▸ **Task prompt**: Edit the lines below, replacing "Vezi Produsele" with "Vezi Catalogul" and leaving everything else unchanged. Give the result without the pictures.

■ ■ ■ ■ ■

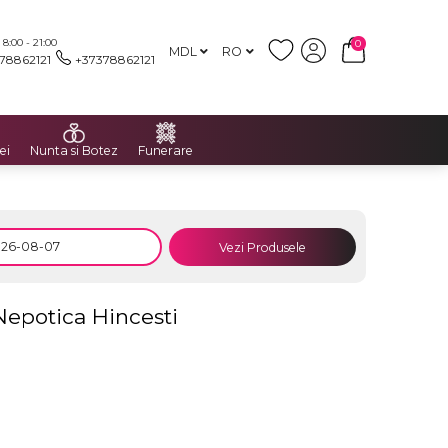
:00 - 21:00
0
MDL
RO
78862121
+37378862121
ei
Nunta si Botez
Funerare
Vezi Produsele
Nepotica Hincesti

■ ■ ■ ■ ■

▸ **Result for this task**:
:00 - 21:00
0
MDL
RO
78862121
+37378862121
ei
Nunta si Botez
Funerare
Vezi Catalogul
Nepotica Hincesti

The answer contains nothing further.